Work instruction:
Restrict the output to the lines below starting at the one that contains "[character] estimation method;" and ending at the one that contains "additional arguments passed", and restate them word for word, both ends included.
(Record set begins)
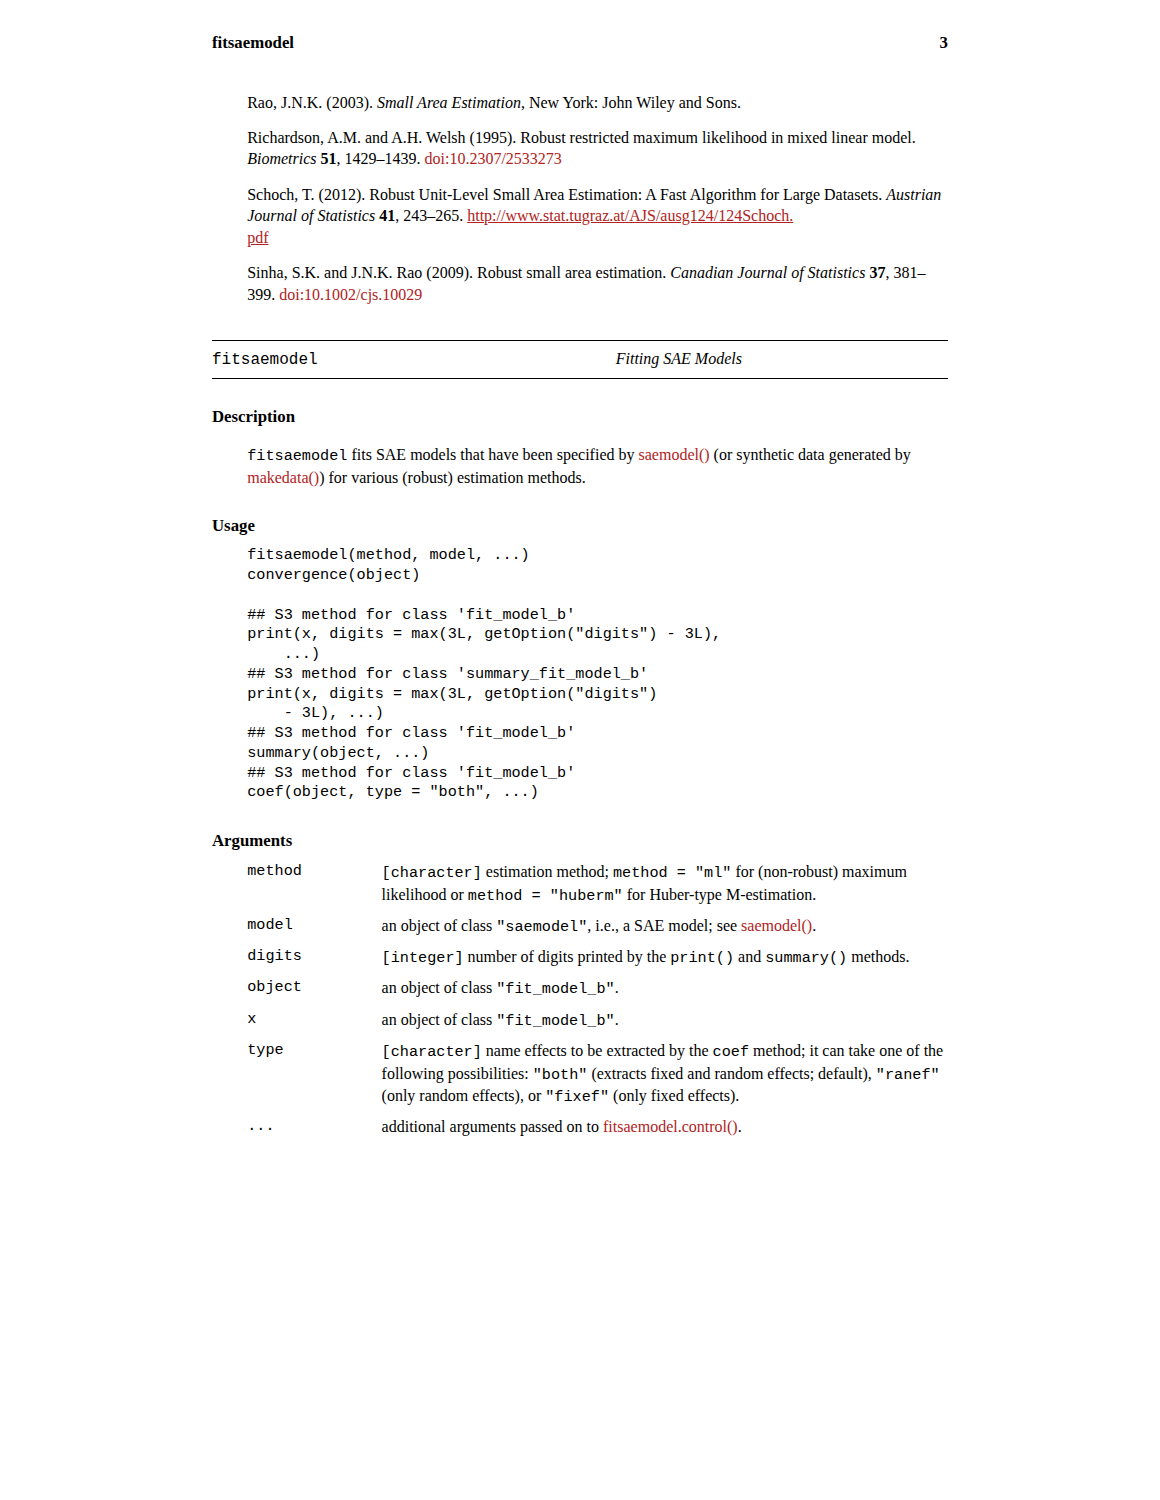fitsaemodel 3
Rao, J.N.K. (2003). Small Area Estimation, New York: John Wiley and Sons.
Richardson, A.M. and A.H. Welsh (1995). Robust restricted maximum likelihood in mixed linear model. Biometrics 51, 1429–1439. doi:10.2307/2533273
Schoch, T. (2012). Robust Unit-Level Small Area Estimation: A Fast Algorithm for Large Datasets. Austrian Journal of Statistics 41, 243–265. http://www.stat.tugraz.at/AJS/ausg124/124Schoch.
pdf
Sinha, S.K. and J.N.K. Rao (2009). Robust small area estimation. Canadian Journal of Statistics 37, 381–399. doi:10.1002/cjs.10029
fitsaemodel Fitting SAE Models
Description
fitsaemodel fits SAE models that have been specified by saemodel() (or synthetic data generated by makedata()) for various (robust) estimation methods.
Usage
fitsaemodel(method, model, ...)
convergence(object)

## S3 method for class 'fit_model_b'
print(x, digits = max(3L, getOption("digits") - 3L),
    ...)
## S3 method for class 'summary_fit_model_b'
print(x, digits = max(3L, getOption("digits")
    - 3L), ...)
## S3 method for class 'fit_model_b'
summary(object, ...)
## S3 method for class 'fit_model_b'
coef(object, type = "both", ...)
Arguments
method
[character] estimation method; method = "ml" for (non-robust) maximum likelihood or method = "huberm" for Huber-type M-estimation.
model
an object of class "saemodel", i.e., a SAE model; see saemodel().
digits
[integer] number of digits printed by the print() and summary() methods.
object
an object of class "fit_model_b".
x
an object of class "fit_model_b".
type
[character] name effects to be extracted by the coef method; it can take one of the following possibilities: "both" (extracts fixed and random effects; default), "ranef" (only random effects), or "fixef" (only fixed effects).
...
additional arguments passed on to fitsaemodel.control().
(Record set ends)
(Record set begins)
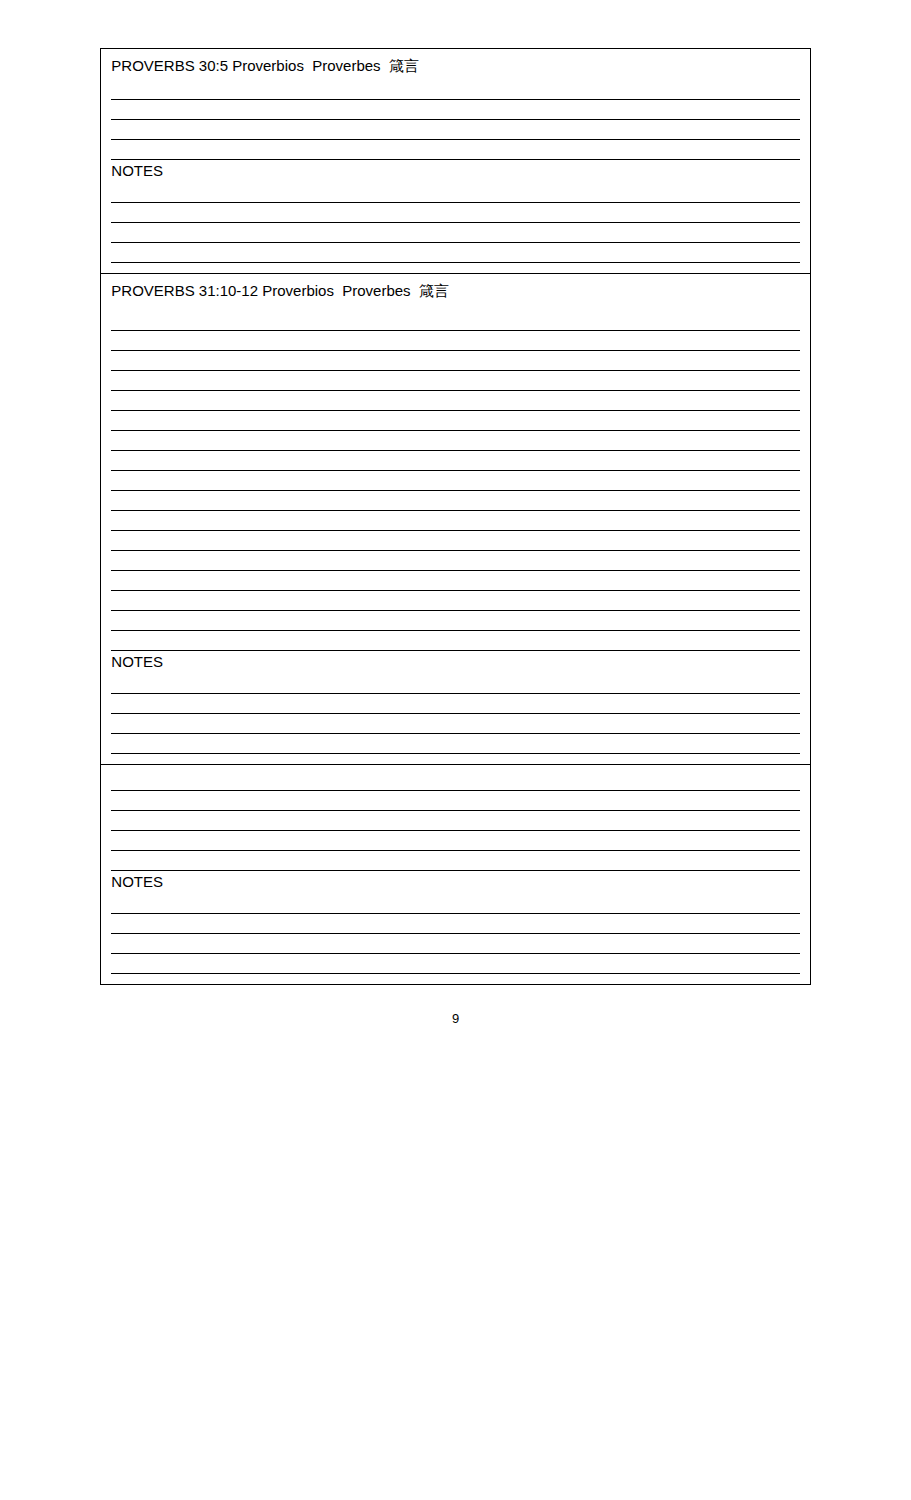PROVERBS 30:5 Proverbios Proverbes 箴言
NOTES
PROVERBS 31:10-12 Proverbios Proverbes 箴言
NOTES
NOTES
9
(Record set ends)
Result of the exercise:
[character] estimation method; method = "ml" for (non-robust) maximum likelihood or method = "huberm" for Huber-type M-estimation.
model
an object of class "saemodel", i.e., a SAE model; see saemodel().
digits
[integer] number of digits printed by the print() and summary() methods.
object
an object of class "fit_model_b".
x
an object of class "fit_model_b".
type
[character] name effects to be extracted by the coef method; it can take one of the following possibilities: "both" (extracts fixed and random effects; default), "ranef" (only random effects), or "fixef" (only fixed effects).
...
additional arguments passed on to fitsaemodel.control().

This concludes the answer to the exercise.